→ **Task details**
Copy out the rows below with "lemon" changed to "lime" and everything else left unchanged. Leave the pictures out.

→ **Input data**
= = = = =
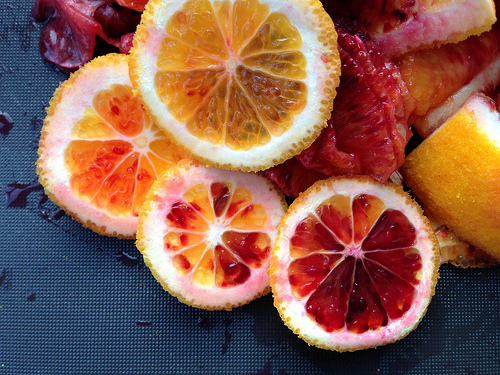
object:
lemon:
[128, 0, 343, 173]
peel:
[198, 147, 278, 172]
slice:
[236, 62, 319, 140]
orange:
[267, 175, 442, 353]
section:
[288, 222, 354, 263]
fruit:
[263, 25, 416, 199]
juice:
[5, 179, 45, 206]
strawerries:
[27, 0, 148, 72]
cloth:
[0, 0, 177, 374]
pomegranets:
[360, 0, 498, 55]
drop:
[0, 111, 16, 136]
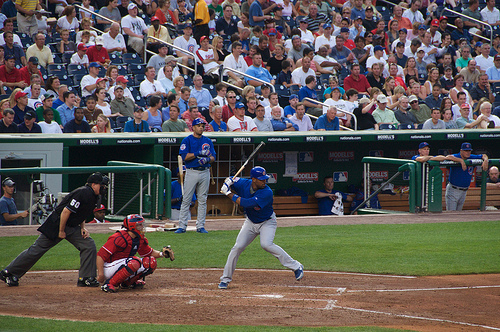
= = = = =
→ **Expected output**
object:
lime:
[128, 0, 343, 173]
peel:
[198, 147, 278, 172]
slice:
[236, 62, 319, 140]
orange:
[267, 175, 442, 353]
section:
[288, 222, 354, 263]
fruit:
[263, 25, 416, 199]
juice:
[5, 179, 45, 206]
strawerries:
[27, 0, 148, 72]
cloth:
[0, 0, 177, 374]
pomegranets:
[360, 0, 498, 55]
drop:
[0, 111, 16, 136]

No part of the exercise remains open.